Local immune mechanisms in inflammatory bowel disease and colorectal carcinoma. Natural killer cells and their activity.
Gibson PR., Jewell DP.
Mononuclear cell (MNC) populations isolated from intestinal mucosa, mesenteric lymph nodes, and peripheral blood have been assessed for their natural killer (NK) (Leu-7+) cell proportions and NK cell activity against K-562 erythroleukemic target cells. In peripheral blood, normal proportions of Leu-7+ cells were found in patients with Crohn's disease or ulcerative colitis, whereas increased proportions in colorectal carcinoma may have been related to the higher mean age of these patients. Low proportions of Leu-7+ cells (less than 3%) were present in intestinal MNCs in Crohn's disease, ulcerative colitis, colon cancer, and miscellaneous intestinal diseases. All groups of patients had diminished NK activity of peripheral blood MNCs compared with a group of healthy controls.

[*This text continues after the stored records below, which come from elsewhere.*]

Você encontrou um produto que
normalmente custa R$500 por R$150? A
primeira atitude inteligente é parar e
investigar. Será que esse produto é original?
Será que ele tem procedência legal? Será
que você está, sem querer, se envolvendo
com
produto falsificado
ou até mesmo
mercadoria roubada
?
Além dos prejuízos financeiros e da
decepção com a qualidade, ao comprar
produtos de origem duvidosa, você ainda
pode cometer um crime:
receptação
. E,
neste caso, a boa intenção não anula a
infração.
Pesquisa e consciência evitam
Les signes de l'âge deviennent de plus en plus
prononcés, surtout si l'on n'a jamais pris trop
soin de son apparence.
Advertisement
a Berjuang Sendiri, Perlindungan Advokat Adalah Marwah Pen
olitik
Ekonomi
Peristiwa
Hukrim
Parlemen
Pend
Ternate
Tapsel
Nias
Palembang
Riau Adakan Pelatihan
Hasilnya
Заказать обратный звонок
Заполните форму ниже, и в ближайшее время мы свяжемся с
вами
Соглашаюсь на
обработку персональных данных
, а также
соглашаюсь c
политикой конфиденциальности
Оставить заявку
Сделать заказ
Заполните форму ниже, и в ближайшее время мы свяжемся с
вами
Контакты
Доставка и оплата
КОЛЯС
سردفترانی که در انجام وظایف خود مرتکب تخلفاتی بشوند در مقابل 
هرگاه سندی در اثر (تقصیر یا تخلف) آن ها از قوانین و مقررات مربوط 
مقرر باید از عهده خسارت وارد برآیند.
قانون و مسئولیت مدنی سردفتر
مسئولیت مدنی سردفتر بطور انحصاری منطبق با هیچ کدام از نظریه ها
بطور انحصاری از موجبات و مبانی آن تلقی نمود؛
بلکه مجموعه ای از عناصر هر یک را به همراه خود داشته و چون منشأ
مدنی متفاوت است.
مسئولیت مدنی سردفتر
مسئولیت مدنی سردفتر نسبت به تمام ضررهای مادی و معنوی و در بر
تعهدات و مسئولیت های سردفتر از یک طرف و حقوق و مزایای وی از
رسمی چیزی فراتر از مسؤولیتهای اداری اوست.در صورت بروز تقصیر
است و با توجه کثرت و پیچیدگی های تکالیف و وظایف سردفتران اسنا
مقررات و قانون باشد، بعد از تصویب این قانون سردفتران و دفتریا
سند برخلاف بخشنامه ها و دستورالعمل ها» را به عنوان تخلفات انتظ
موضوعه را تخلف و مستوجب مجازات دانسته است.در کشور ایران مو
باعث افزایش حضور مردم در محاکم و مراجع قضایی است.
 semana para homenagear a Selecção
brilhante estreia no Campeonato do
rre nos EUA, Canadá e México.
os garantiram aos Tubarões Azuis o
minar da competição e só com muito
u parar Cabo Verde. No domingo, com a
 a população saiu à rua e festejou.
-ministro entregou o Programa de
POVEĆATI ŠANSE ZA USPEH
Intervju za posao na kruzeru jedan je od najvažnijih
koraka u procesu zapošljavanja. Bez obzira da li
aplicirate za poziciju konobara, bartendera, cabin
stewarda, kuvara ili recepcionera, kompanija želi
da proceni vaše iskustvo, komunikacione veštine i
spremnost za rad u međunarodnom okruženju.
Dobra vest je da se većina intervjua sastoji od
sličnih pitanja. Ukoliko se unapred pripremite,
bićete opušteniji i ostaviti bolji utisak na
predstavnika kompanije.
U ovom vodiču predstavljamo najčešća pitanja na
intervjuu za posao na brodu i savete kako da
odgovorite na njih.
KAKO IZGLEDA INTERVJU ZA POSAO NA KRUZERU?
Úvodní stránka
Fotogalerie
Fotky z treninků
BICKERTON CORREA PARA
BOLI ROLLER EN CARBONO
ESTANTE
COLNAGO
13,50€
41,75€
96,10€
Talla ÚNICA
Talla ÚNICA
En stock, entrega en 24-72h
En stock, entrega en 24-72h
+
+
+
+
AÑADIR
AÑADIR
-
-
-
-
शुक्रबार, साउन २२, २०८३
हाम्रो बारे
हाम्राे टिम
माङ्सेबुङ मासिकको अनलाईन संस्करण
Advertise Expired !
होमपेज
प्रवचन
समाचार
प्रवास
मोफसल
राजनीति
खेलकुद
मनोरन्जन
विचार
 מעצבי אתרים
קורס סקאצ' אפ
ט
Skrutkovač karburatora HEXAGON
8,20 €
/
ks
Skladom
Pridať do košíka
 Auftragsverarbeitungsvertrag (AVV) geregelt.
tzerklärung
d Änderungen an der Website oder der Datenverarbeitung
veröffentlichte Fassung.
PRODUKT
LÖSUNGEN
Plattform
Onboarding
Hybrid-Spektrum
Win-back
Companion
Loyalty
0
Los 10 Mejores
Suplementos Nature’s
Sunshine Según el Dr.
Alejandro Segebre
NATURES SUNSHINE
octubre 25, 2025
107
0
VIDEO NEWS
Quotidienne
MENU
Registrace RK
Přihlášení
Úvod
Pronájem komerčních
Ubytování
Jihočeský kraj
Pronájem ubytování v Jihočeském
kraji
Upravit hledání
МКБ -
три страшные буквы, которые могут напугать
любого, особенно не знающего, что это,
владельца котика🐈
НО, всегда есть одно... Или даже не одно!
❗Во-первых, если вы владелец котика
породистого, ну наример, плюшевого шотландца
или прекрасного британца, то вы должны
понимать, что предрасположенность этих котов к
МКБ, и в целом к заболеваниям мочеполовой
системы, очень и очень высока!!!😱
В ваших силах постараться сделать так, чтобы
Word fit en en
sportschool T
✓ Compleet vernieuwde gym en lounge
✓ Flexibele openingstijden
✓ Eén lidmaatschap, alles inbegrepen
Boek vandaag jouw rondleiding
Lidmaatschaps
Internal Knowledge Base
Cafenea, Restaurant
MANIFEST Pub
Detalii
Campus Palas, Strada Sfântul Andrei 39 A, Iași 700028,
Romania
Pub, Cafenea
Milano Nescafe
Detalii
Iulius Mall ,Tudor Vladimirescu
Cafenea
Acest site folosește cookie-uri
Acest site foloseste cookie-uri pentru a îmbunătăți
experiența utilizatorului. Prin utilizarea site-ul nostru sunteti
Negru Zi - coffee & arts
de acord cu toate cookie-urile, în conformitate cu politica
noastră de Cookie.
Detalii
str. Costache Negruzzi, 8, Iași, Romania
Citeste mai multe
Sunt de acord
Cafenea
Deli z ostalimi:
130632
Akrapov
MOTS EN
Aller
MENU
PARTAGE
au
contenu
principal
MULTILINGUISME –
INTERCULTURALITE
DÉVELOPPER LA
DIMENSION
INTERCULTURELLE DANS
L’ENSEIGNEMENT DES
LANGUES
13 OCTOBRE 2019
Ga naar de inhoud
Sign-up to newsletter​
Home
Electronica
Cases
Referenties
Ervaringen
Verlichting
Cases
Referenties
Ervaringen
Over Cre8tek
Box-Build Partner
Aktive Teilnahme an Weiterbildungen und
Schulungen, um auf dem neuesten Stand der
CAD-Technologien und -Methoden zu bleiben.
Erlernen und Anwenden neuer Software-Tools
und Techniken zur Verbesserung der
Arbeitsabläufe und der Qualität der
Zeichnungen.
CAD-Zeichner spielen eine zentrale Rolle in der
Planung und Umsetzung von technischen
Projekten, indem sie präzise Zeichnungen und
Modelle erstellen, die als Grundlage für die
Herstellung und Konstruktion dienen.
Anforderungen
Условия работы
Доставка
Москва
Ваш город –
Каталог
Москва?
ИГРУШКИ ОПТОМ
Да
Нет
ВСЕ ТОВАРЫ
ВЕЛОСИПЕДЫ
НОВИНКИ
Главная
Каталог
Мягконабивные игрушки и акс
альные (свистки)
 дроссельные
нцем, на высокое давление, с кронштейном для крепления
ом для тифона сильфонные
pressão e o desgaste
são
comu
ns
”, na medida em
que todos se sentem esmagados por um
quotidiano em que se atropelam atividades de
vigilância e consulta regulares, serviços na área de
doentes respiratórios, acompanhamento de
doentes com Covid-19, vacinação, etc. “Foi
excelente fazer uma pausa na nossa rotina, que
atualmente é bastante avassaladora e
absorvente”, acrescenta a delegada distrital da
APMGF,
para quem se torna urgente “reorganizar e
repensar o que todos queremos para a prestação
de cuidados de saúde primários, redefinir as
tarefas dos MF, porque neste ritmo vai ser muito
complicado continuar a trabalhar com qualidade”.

Intestinal NK cell activity from histologically normal mucosa correlated with autologous peripheral blood NK cell activity (p less than 0.001) but no such correlation was seen for patients with inflammatory bowel disease. Mucosal or nodal NK cell activity showed a wide range of activity but did not relate to the underlying disease, mucosal histopathology, drug therapy, or, in patients with cancer, Dukes' grading. Intestinal MNCs from all patient groups responded to stimulation with lymphoblastoid interferon, except in a small number of patients whose unstimulated activity was not detectable. In conclusion, the NK cell on intestinal mucosa behaves similarly in various intestinal diseases. However, the disparity between NK activity of autologous peripheral blood and intestinal MNCs in inflammatory bowel disease highlights the difficulty in extrapolating peripheral blood findings to mucosal immune events.